- **Assigned task**:
Pull out every line with the word "Heart" from the entries below.

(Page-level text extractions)
****************

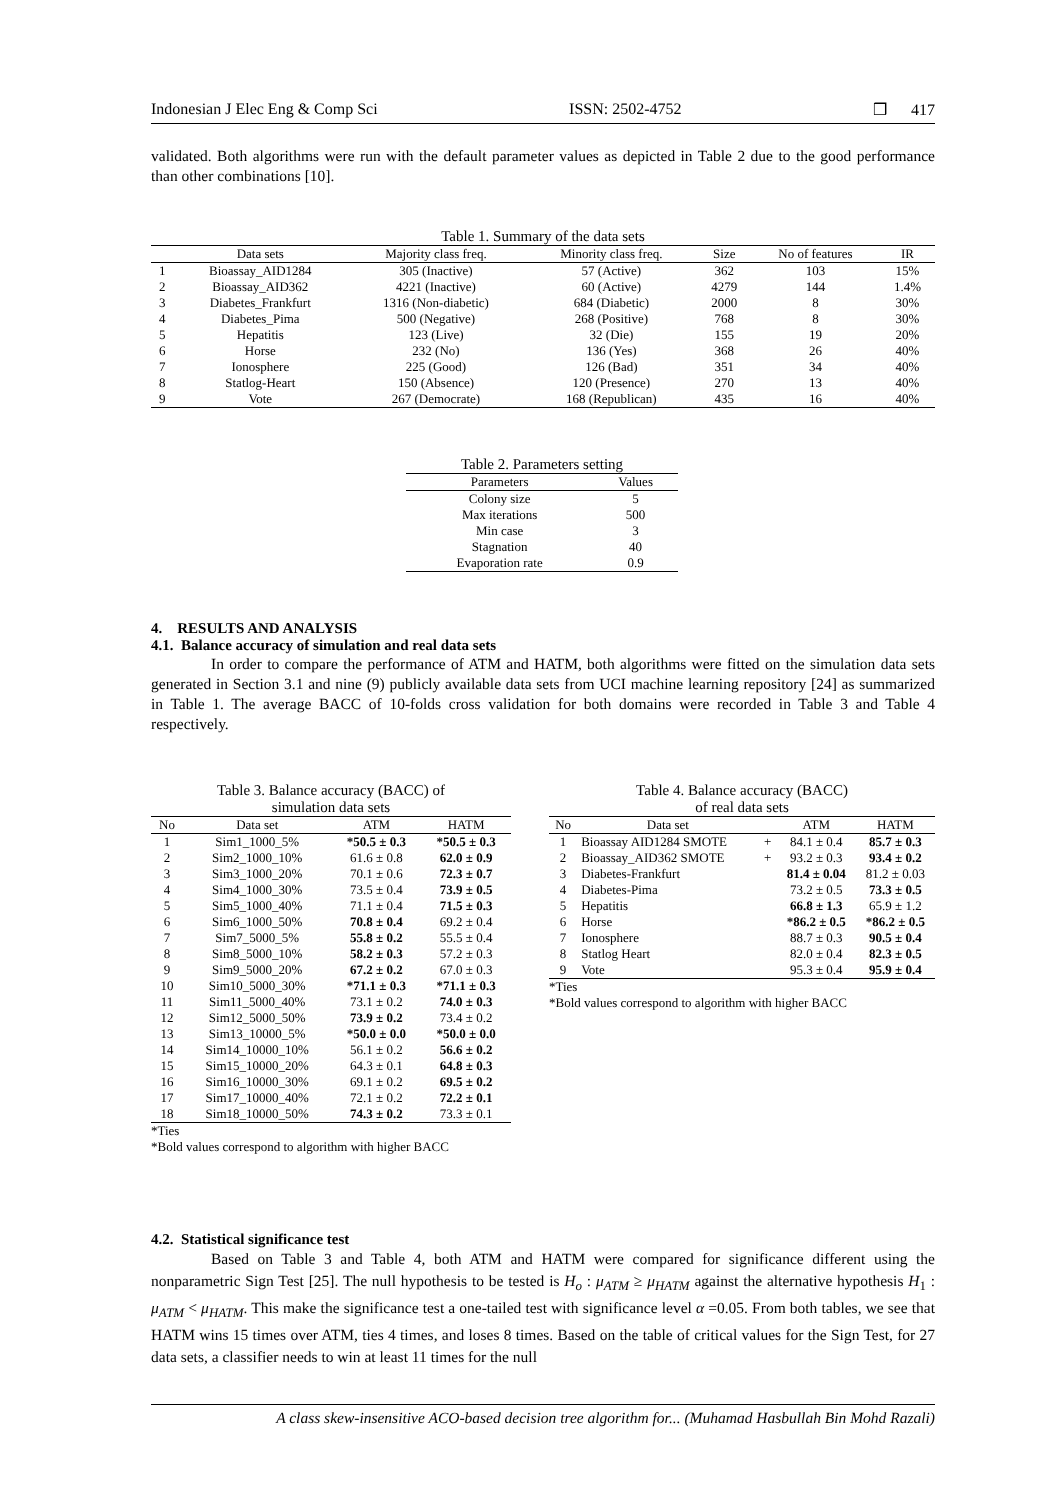Indonesian J Elec Eng & Comp Sci ISSN: 2502-4752 ❒ 417
validated. Both algorithms were run with the default parameter values as depicted in Table 2 due to the good performance than other combinations [10].
Table 1. Summary of the data sets
| | Data sets | Majority class freq. | Minority class freq. | Size | No of features | IR |
| --- | --- | --- | --- | --- | --- | --- |
| 1 | Bioassay_AID1284 | 305 (Inactive) | 57 (Active) | 362 | 103 | 15% |
| 2 | Bioassay_AID362 | 4221 (Inactive) | 60 (Active) | 4279 | 144 | 1.4% |
| 3 | Diabetes_Frankfurt | 1316 (Non-diabetic) | 684 (Diabetic) | 2000 | 8 | 30% |
| 4 | Diabetes_Pima | 500 (Negative) | 268 (Positive) | 768 | 8 | 30% |
| 5 | Hepatitis | 123 (Live) | 32 (Die) | 155 | 19 | 20% |
| 6 | Horse | 232 (No) | 136 (Yes) | 368 | 26 | 40% |
| 7 | Ionosphere | 225 (Good) | 126 (Bad) | 351 | 34 | 40% |
| 8 | Statlog-Heart | 150 (Absence) | 120 (Presence) | 270 | 13 | 40% |
| 9 | Vote | 267 (Democrate) | 168 (Republican) | 435 | 16 | 40% |
Table 2. Parameters setting
| Parameters | Values |
| --- | --- |
| Colony size | 5 |
| Max iterations | 500 |
| Min case | 3 |
| Stagnation | 40 |
| Evaporation rate | 0.9 |
4. RESULTS AND ANALYSIS
4.1. Balance accuracy of simulation and real data sets
In order to compare the performance of ATM and HATM, both algorithms were fitted on the simulation data sets generated in Section 3.1 and nine (9) publicly available data sets from UCI machine learning repository [24] as summarized in Table 1. The average BACC of 10-folds cross validation for both domains were recorded in Table 3 and Table 4 respectively.
Table 3. Balance accuracy (BACC) of
simulation data sets
| No | Data set | ATM | HATM |
| --- | --- | --- | --- |
| 1 | Sim1_1000_5% | *50.5 ± 0.3 | *50.5 ± 0.3 |
| 2 | Sim2_1000_10% | 61.6 ± 0.8 | 62.0 ± 0.9 |
| 3 | Sim3_1000_20% | 70.1 ± 0.6 | 72.3 ± 0.7 |
| 4 | Sim4_1000_30% | 73.5 ± 0.4 | 73.9 ± 0.5 |
| 5 | Sim5_1000_40% | 71.1 ± 0.4 | 71.5 ± 0.3 |
| 6 | Sim6_1000_50% | 70.8 ± 0.4 | 69.2 ± 0.4 |
| 7 | Sim7_5000_5% | 55.8 ± 0.2 | 55.5 ± 0.4 |
| 8 | Sim8_5000_10% | 58.2 ± 0.3 | 57.2 ± 0.3 |
| 9 | Sim9_5000_20% | 67.2 ± 0.2 | 67.0 ± 0.3 |
| 10 | Sim10_5000_30% | *71.1 ± 0.3 | *71.1 ± 0.3 |
| 11 | Sim11_5000_40% | 73.1 ± 0.2 | 74.0 ± 0.3 |
| 12 | Sim12_5000_50% | 73.9 ± 0.2 | 73.4 ± 0.2 |
| 13 | Sim13_10000_5% | *50.0 ± 0.0 | *50.0 ± 0.0 |
| 14 | Sim14_10000_10% | 56.1 ± 0.2 | 56.6 ± 0.2 |
| 15 | Sim15_10000_20% | 64.3 ± 0.1 | 64.8 ± 0.3 |
| 16 | Sim16_10000_30% | 69.1 ± 0.2 | 69.5 ± 0.2 |
| 17 | Sim17_10000_40% | 72.1 ± 0.2 | 72.2 ± 0.1 |
| 18 | Sim18_10000_50% | 74.3 ± 0.2 | 73.3 ± 0.1 |
*Ties
*Bold values correspond to algorithm with higher BACC
Table 4. Balance accuracy (BACC)
of real data sets
| No | Data set | | ATM | HATM |
| --- | --- | --- | --- | --- |
| 1 | Bioassay AID1284 SMOTE | + | 84.1 ± 0.4 | 85.7 ± 0.3 |
| 2 | Bioassay_AID362 SMOTE | + | 93.2 ± 0.3 | 93.4 ± 0.2 |
| 3 | Diabetes-Frankfurt | | 81.4 ± 0.04 | 81.2 ± 0.03 |
| 4 | Diabetes-Pima | | 73.2 ± 0.5 | 73.3 ± 0.5 |
| 5 | Hepatitis | | 66.8 ± 1.3 | 65.9 ± 1.2 |
| 6 | Horse | | *86.2 ± 0.5 | *86.2 ± 0.5 |
| 7 | Ionosphere | | 88.7 ± 0.3 | 90.5 ± 0.4 |
| 8 | Statlog Heart | | 82.0 ± 0.4 | 82.3 ± 0.5 |
| 9 | Vote | | 95.3 ± 0.4 | 95.9 ± 0.4 |
*Ties
*Bold values correspond to algorithm with higher BACC
4.2. Statistical significance test
Based on Table 3 and Table 4, both ATM and HATM were compared for significance different using the nonparametric Sign Test [25]. The null hypothesis to be tested is H<sub>o</sub> : μ<sub>ATM</sub> ≥ μ<sub>HATM</sub> against the alternative hypothesis H<sub>1</sub> : μ<sub>ATM</sub> < μ<sub>HATM</sub>. This make the significance test a one-tailed test with significance level α =0.05. From both tables, we see that HATM wins 15 times over ATM, ties 4 times, and loses 8 times. Based on the table of critical values for the Sign Test, for 27 data sets, a classifier needs to win at least 11 times for the null
A class skew-insensitive ACO-based decision tree algorithm for... (Muhamad Hasbullah Bin Mohd Razali)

****************

- **Expected answer**:
| 8 | Statlog-Heart | 150 (Absence) | 120 (Presence) | 270 | 13 | 40% |
| 8 | Statlog Heart | | 82.0 ± 0.4 | 82.3 ± 0.5 |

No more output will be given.